Тот же день, понедельник. Три часа пополудни. Ну и жарища! Слава Богу, мамочка с папочкой в своем рязанском домике, по травке ходят. Правда, в остальном… Я в этом году отказался от подобного «отдыха». Представьте: маленькая деревушка в низинке, вся окруженная заводами, куда ни взглянешь – кругом дымы, где слабее, а где синие, зловещие. Потом кто-то из местных мне объяснил, что самый страшный дым почти незаметен, тоненькая желтая змейка, там, мне сказали, атом. Что же, возможно. Две были в округе реки – Верда и Проня – отравлены, следа не сыскать, да и вода из местного родника, сроду никем не проверяемая, чего только не содержит. Прошлым летом, когда мы приобрели это сокровище – дом, хоть и пили только кипяченую, во рту горело огнем и слегка поташнивало. А местные жители ничего – привыкли, говорят, в роднике сладкая водичка, вкусная. Что со старух возьмешь? Они родниковую, за которой под горку, а потом в горку ползти, только по праздничкам употребляют, а так пьют из колонки – грязную, ржавую, такую и скот не захочет.
В общем промахнулись родители, поспешили, садом прельстились, огородом, домом крепким. Мамочка и по сию пору говорит: «А где она – хорошая экология? В нашей стране и нет таких мест. Так что надо примириться или…» Мамочка искоса взглядывает на меня. Последнее время, особенно после семейного совета, она часто так взглядывает, я знаю, о чем она думает: может, ты уедешь, Гена, может, спасешься. Нам-то уж не по силам. Я встречаю мамочкин взгляд, глаз не отвожу. Куда ты хочешь, чтобы я дернул? В Израиль? В Америку? В ЮАР? А кто же здесь останется, если я, Геннадий Корсаков, уеду? Нет, до этого я еще не дошел, хотя мысли были, мысли всякие были, ведь думаешь же о спасении. Все думают о спасении, верно? но у меня другая идея. Впрочем, это потом, я что-то отвлекся. Да, хорошо мамочке с папочкой, они там огурчики выращивают с помидорчиками, смородинку поливают ржавой водичкой, а я тут в самое пекло в центре престольной, да по Садовому, да по Садовому. А что вы думаете? Пришлось и по Садовому, Говенде на ум взбрело.

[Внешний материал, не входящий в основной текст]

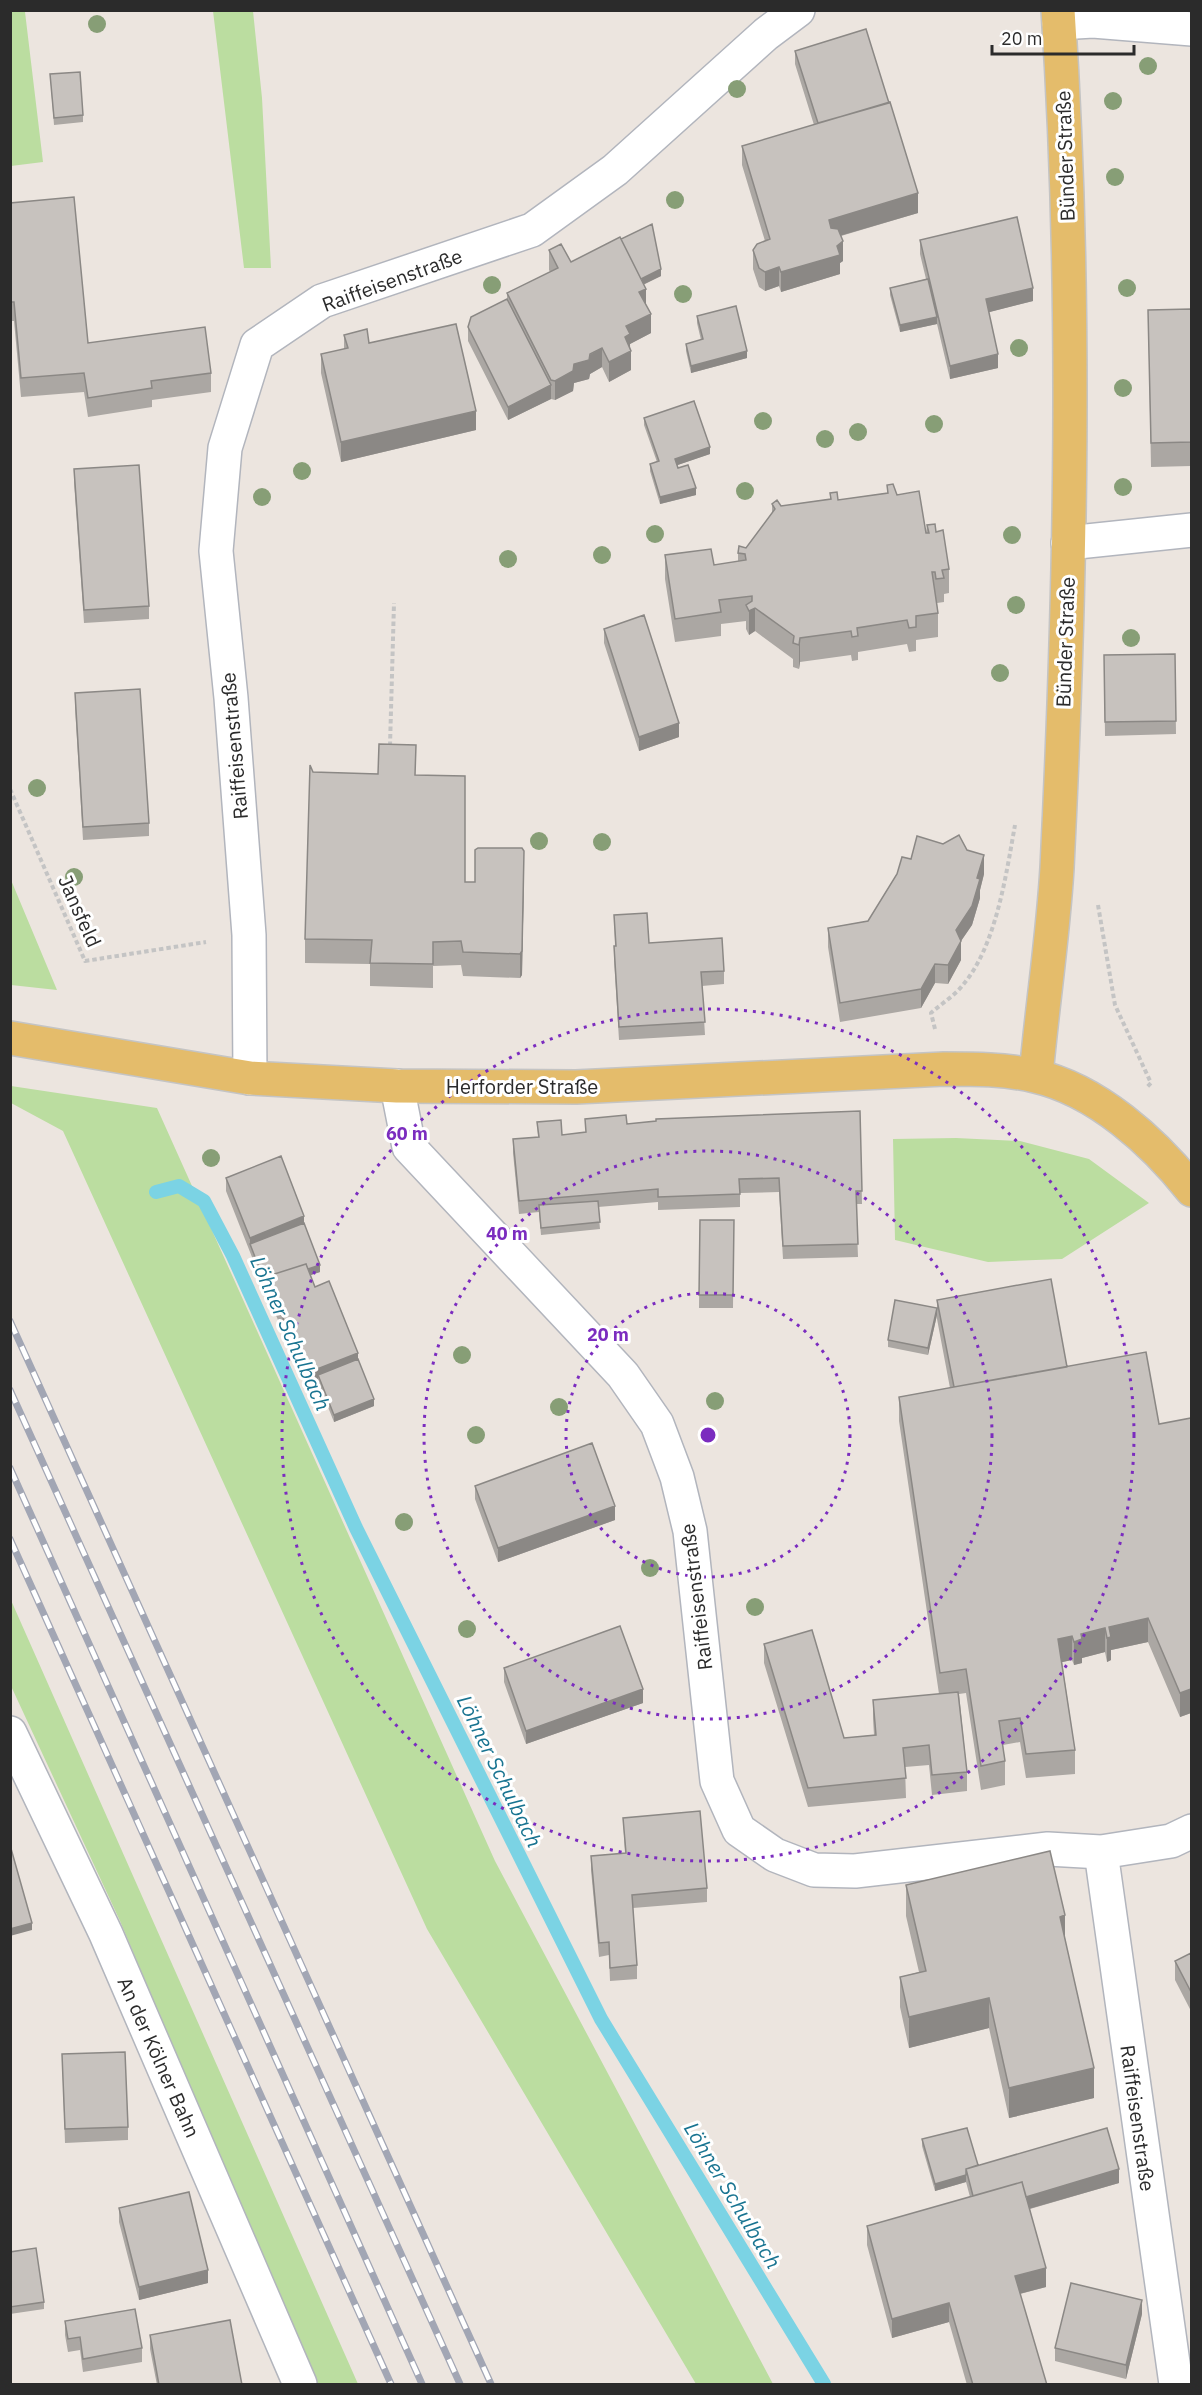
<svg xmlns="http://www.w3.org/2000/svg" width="1202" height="2395" viewBox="0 0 1202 2395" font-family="'IBM Plex Sans',sans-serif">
<rect width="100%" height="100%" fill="#ece5df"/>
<path fill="#bbdda0" d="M10,11H41L25,12L43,162L11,166Z
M213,11H253L262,98L271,268H244Z
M11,880L57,990L11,985Z
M11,1086L157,1108L495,1861L773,2384H696L427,1929L63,1131L11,1103Z
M956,1138L1020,1141L1089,1159L1149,1203L1062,1259L988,1262L895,1240L893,1139Z
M10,1598L358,2384H314L120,1921L11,1686Z"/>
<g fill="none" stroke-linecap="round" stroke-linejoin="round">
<path stroke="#7bd3e4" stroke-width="14" d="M156,1192L179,1186L204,1201L233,1256L356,1528L601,2019L824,2384"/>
<g stroke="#b2b5bd" stroke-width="36">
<path id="minor" d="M1059,23L1093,21L1192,29
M1068,543L1192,530
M250,1078L249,935L231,698L216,551L225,448L257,345L322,301L532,230L615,170L766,34L798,10
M397,1086L409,1147L623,1375L657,1424L677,1477L690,1531L717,1781L739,1830L775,1855L814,1870L855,1871L1048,1849L1101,1852L1171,1841L1192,1831
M10,1733L106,1934L300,2384
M1101,1852L1176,2384"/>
</g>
<g stroke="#c4c4c4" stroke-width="36">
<path id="major" d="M10,1038L250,1078L397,1086L576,1087L944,1069C974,1069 1006,1069 1035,1076C1097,1090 1154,1142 1192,1190
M1036,1076C1042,1007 1053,937 1057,868C1071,583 1077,295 1058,10"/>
</g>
<path stroke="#c4c4c4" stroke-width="4" stroke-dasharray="4.5 3" stroke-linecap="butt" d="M390,746L394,603
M10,789L85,961L206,942
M1098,905L1115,1005L1151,1083L1146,1088
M935,1029L931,1013C941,1004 954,996 962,986C996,947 1006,875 1015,825"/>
<use href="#minor" stroke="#fff" stroke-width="33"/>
<use href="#major" stroke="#e4bc6b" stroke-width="33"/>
<g stroke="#a2a6b4" stroke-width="7">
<path id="rail" d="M10,1321L491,2384
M10,1390L460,2384
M10,1468L422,2384
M10,1539L391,2384"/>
</g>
<use href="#rail" stroke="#fff" stroke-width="4.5" stroke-dasharray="14" stroke-linecap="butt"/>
</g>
<g fill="#879e76">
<circle cx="97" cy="24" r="9"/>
<circle cx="1148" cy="66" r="9"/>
<circle cx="737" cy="89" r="9"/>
<circle cx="1113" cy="101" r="9"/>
<circle cx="1115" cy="177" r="9"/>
<circle cx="675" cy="200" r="9"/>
<circle cx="492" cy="285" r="9"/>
<circle cx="1127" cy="288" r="9"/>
<circle cx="683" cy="294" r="9"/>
<circle cx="1019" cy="348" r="9"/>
<circle cx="1123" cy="388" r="9"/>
<circle cx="763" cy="421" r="9"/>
<circle cx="934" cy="424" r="9"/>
<circle cx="858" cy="432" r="9"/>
<circle cx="825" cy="439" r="9"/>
<circle cx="302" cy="471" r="9"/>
<circle cx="1123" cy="487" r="9"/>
<circle cx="745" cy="491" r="9"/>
<circle cx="262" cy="497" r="9"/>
<circle cx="655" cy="534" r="9"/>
<circle cx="1012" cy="535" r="9"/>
<circle cx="602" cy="555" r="9"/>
<circle cx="508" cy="559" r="9"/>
<circle cx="1016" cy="605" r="9"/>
<circle cx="1131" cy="638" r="9"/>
<circle cx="1000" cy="673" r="9"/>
<circle cx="37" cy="788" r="9"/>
<circle cx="539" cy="841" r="9"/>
<circle cx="602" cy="842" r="9"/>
<circle cx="74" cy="877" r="9"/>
<circle cx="211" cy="1158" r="9"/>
<circle cx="462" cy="1355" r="9"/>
<circle cx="715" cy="1401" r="9"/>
<circle cx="559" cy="1407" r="9"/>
<circle cx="476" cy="1435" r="9"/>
<circle cx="404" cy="1522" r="9"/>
<circle cx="650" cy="1568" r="9"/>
<circle cx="755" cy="1607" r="9"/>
<circle cx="467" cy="1629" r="9"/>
</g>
<path fill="#aba7a3" d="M795,51L918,213L841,236L843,261L840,263V274L781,292L779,286L765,291L759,287L753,269V250L765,241L742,165V146L814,125L795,64Z
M50,74L83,115V122L54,125Z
M10,203L88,343L211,373V392L152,400V407L88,417L84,392L21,397L14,321H10Z
M621,239L661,276L643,285L646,304L651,333L630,344L631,370L609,382L602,367L590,374L589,379L574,383L573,391L555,400L551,399L508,420L468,341V327L507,299V293L550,272L549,270V250L571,262Z
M920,240L1033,301L989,312L998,368L950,379L937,324L900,332L890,295V288L926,279L920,254Z
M1191,309V466L1151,467L1148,310Z
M697,316L747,358L691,373L686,351V344L701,340L697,323Z
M344,335L369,343L476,430L341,462L321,373V354L344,349Z
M644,418L710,454L677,465L696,495L660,504L650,471V464L657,462L644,425Z
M74,469L149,606V619L84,623L74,482Z
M887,485L897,495L926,533L927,525L936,532L949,569V593L944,594V602L937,603L938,613V637L916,640V651L909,652L907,644L858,652V660L852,661L851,655L800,662L799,669L793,667V659L755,631L749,635L746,629V621L721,624V636L675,642L665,579V555L714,565L738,562V553L746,548L772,514V504L781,506L830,499V493L838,500L887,493Z
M604,629L679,737L639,751L604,643Z
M1175,654L1176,734L1105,736L1104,655Z
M75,693L149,823V836L83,840L75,707Z
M313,772L416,775L465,882H475L524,875L522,975L520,978L463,976L461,965L433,966V988L370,986V964L305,963V939Z
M967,850L984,874L980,890V898L972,925L961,941V960L948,984L935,983L921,1008L840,1022L828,947V928L868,921L897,874L911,859Z
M614,915L649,943L724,971V984L702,986L705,1035L619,1040L614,959V946H615Z
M860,1111L862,1204H856L858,1257L783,1259L779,1192L740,1193V1207L658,1210V1202L598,1207L600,1229L541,1235L539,1212L519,1214L513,1153V1139L538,1137L537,1122L562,1135L585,1132L627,1124Z
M226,1178L304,1223L320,1272L310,1275L315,1287L358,1359L374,1406L334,1422L318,1382L307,1387L265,1290L226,1191Z
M700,1220H734L733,1308H699Z
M937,1300L1067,1367L1159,1424L1191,1418V1714V1713L1180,1717L1148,1642L1111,1650V1660L1107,1662L1105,1652L1082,1658V1663L1074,1665L1072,1660L1062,1662L1075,1750V1774L1026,1778L1020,1742L1003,1745L1005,1761V1785L981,1790L966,1693L959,1694L967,1772V1791L932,1795L929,1765L905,1767L906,1798L808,1807L764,1663V1644L844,1738L874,1735L873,1719V1700L939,1694L899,1421V1397L950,1388L937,1319Z
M937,1315L928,1355L888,1347V1340Z
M475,1486L615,1520L498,1562L475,1499Z
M504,1668L643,1703L526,1744L504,1682Z
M623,1818L707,1888V1902L633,1908L637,1965V1979L610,1981L609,1955L599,1957L591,1870V1856L625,1853Z
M906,1885L1065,1938L1094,2098L1009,2118L989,2028L909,2048L900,2007V1977L919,1972L906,1916Z
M1191,1953V2011L1175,1980V1961Z
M62,2054L128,2127V2140L65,2143Z
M922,2139L978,2165L1119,2183L1030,2209L1046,2287L1020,2294L1047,2385H967L949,2322L892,2338L867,2245V2226L970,2197L966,2182L935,2191L922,2146Z
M119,2208L208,2283L139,2300L119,2222Z
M10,2252L44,2302V2309L10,2314Z
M1142,2314L1126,2379L1055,2361V2348Z
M65,2321L142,2348V2362L83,2372L80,2350L68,2352L65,2335Z
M150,2335L242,2385H157L150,2349Z"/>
<path fill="#8b8885" d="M918,193V213L829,239V220Z
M843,241V261L840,263V274L781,292V272L837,246Z
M779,267V286L765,291V272Z
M661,269V276L636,288V281Z
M1033,288V301L986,313V299Z
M646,289V308L639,292Z
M651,314V333L630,344V352L631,351V370L609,382V362L625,337L626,326Z
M937,317V324L900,332V325Z
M602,348V367L590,374L589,379L574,383L573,391L555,400V381L574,364Z
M747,351V358L691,373V366Z
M998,354V368L950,379V366Z
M551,385V399L508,420V407Z
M476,411V430L341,462V442Z
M710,447V454L675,466V459Z
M696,488V495L660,504V497Z
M755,608V631L749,635V611Z
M800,638V662L799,669V645Z
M679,723V737L639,751V737Z
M984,855V874L980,890V898L972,925L961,941V960L948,984V965L956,930L977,878Z
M524,875L522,975L520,978V954Z
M935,964V983L921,1008V989Z
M304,1216V1230L250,1244V1238Z
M320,1265V1272L270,1289L268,1283Z
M937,1308V1315L928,1355V1348Z
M358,1353V1366L318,1375V1382L307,1387V1373Z
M374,1399V1406L334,1422V1415Z
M615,1506V1520L498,1562V1548Z
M1148,1618V1642L1111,1650V1660L1107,1662V1638L1109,1627Z
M1105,1628V1652L1082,1658V1663L1074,1665V1642L1081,1634Z
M1072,1636V1660L1058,1663V1639Z
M643,1689V1703L526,1744V1731Z
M1191,1689V1713L1180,1717V1693Z
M1065,1915V1945L1060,1917Z
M32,1923V1930L10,1936V1929Z
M989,1998V2028L909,2048V2017Z
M1094,2068V2098L1009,2118V2088Z
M1119,2169V2183L1025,2210V2197Z
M966,2175V2182L935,2191V2184Z
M1046,2268V2287L1015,2295V2276Z
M208,2270V2283L139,2300V2287Z
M1142,2300V2314L1126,2379V2365Z
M949,2303V2322L892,2338V2319Z"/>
<path fill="#c7c2be" stroke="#8b8885" stroke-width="1.5" d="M866,29L889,103L818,123L795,51Z
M80,72L83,115L54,118L50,74Z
M890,102L918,193L829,220L831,228L838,229L843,241L837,246L840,255L781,272L779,267L765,272L759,268L753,250L757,244L770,239L742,146Z
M74,197L88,343L205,327L211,373L151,381L152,388L88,398L84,373L21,378L14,302H10V203Z
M1017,217L1033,288L986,299L998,354L950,366L920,240Z
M652,224L661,269L641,279L621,239Z
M620,237L646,289L639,292L651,314L626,326L630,334L625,337L631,351L609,362L602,348L590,354L589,360L574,364L573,371L555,381L551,380L507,293L558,268L549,250L561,244L571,262Z
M928,279L937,317L900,325L890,288Z
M507,299L551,385L508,407L468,327L471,317Z
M736,306L747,351L691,366L686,344L703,339L697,316Z
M1191,309V442L1151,443L1148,310Z
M456,324L476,411L341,442L321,354L348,348L344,335L367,329L369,343Z
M694,401L710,447L675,459L678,468L688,465L696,488L660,497L650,464L659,461L644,418Z
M139,465L149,606L84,610L74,469Z
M893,484L897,495L919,491L926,533H929L927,525L935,524L936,532L943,530L949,569L942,570L944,578L936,579L935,572H932L938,613L916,616V627L909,628L907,620L857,628L858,636L852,637L851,631L800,638L799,645L793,643L794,636L755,608L749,611L746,605L752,601V596L719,600L721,612L675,619L665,555L711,549L714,565L746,560L745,554L738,553L739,546L746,548L775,509L772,504L777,500L781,506L831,499L830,493L837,492L838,500L888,493L887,485Z
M644,615L679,723L639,737L604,629Z
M1175,654L1176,721L1105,722L1104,655Z
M140,689L149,823L83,827L75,693Z
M379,744L416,745L415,775L465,776V882H475V850L478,848H522L524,851L522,951L520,954L463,952L461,941L433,942V964L370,963L372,940L305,939L310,765L313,772L378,774Z
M959,835L967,850L984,855L977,878L980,879L972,906L956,930L961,941L948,965L935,964L921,989L840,1003L828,928L868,921L897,874L902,857L911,859L917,836L943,844Z
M647,913L649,943L722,938L724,971L701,972L705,1022L619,1027L614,946H616L614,915Z
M860,1111L862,1191H856L858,1244L783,1246L779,1178L739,1179L740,1194L658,1197V1189L519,1201L513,1139L539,1137L537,1122L561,1120L562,1135L586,1132L585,1119L626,1115L627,1124L656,1121V1119Z
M281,1156L304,1216L250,1238L226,1178Z
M598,1201L600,1222L541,1228L539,1205Z
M700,1220H734L733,1295H699Z
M304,1223L320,1265L308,1269L306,1264L265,1277V1283L250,1244Z
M306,1264L315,1287L329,1281L358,1353L307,1373L265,1277Z
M1051,1279L1067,1367L954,1387L937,1300Z
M895,1300L937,1308L928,1348L888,1340Z
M1146,1352L1159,1424L1191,1418V1689L1180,1693L1148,1618L1109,1627L1111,1637L1107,1638L1105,1628L1081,1634L1082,1639L1074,1642L1072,1636L1058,1639L1075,1750L1026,1754L1020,1718L999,1721L1005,1761L981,1766L966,1669L940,1673L899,1397Z
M358,1359L374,1399L334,1415L318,1375Z
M592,1443L615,1506L498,1548L475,1486Z
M620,1626L643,1689L526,1731L504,1668Z
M812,1630L844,1738L876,1735L873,1700L958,1692L967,1772L932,1775L929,1745L903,1748L906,1778L808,1788L764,1644Z
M700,1811L707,1888L632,1895L637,1965L610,1968L609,1942L599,1943L591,1856L626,1853L623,1818Z
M10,1845L32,1923L10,1929Z
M1050,1851L1065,1915L1060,1917L1094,2068L1009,2088L989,1998L909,2017L900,1977L926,1971L906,1885Z
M1191,1953V1992L1175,1961Z
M125,2052L128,2127L65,2129L62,2054Z
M967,2128L978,2165L966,2169V2175L935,2184L922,2139Z
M1107,2128L1119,2169L1026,2197L1022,2182L973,2196L966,2169Z
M1022,2182L1046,2268L1015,2276L1047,2385H973L949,2303L892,2319L867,2226Z
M189,2192L208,2270L139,2287L119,2208Z
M36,2248L44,2302L10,2307V2252Z
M1071,2283L1142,2300L1126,2365L1055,2348Z
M135,2309L142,2348L83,2359L80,2337L68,2339L65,2321Z
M230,2320L242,2385H159L150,2335Z"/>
<g fill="none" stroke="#7b2cbf" stroke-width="3" stroke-dasharray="3 6">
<circle cx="708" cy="1435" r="142"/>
<circle cx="708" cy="1435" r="284"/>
<circle cx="708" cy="1435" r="426"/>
</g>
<g text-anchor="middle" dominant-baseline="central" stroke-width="6" stroke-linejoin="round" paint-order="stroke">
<g font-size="20" fill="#2b2b2b" stroke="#fff">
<text transform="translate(1065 156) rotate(-92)">Bünder Straße</text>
<text transform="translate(392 280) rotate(-20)">Raiffeisenstraße</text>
<text transform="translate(1065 642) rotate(-88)">Bünder Straße</text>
<text transform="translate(234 746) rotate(-95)">Raiffeisenstraße</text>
<text transform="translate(80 911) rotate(66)">Jansfeld</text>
<text x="522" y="1086">Herforder Straße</text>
<text transform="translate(696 1597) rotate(-97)">Raiffeisenstraße</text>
<text transform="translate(159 2057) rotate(66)">An der Kölner Bahn</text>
<text transform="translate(1138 2118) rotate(82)">Raiffeisenstraße</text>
</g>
<g font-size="21" font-style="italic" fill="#197491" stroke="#fff">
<text transform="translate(291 1333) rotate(66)">Löhner Schulbach</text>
<text transform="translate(500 1771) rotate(64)">Löhner Schulbach</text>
<text transform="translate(733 2195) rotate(59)">Löhner Schulbach</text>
</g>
</g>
<circle cx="708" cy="1435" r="9" fill="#7b2cbf" stroke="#fff" stroke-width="3"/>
<g font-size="18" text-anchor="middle" font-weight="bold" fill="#7b2cbf" stroke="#fff" stroke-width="6" stroke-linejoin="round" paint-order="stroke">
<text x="407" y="1140">60 m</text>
<text x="507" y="1240">40 m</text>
<text x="608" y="1341">20 m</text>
</g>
<rect width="1202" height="2395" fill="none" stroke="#2b2b2b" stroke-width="24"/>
<path d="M992 45v9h142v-9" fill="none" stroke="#2b2b2b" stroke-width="3"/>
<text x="1001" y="45" font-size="18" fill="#2b2b2b" stroke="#ffffff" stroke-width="4.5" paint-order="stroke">20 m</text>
</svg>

Да, обещал сказать про Говенду. Это приятель мой, не друг, друзей у меня нет. Говендой я его прозвал, так как мне его фамилия не нравилась – Говядин, Пашка Говядин. Я в то время – прошлой зимой было – увлекался языками, во всех словах вычленял их индоевропейскую основу, пракорень, ну и переделал его в Говенду, он не обиделся. Вообще что-то с этим Пашкой не так, он меня четырьмя годами старше, три года как кончил школу, в армию не взяли, причину не говорит; или что один он у матери, без отца, или мать дала кому-то в лапу. Сейчас Говенда не учится и не работает, так шляется, вечно у него какие-то дела, то с кооператорами, то еще с какой-то шушерой; огромный, морда сытая, на ней выражение скуки, но когда дельце есть, в глазах что-то загорается, вроде и не дебил. Как он ко мне пристал – даже не вспомню. Кажется, попросил закурить, я ответил, что не курю, он свистнул и пошел за мной, я шага не прибавил, шел, слышал за собой его посвистыванье да сопенье. Я оглянулся, остановился. Его морда была на уровне моего лица, он крупнее, но роста мы одинакового, я худощав и высок.
– Эй, парень, – сказал я, – когда я хочу слушать музыку, я беру с собой маг, твой свист мне не нравится.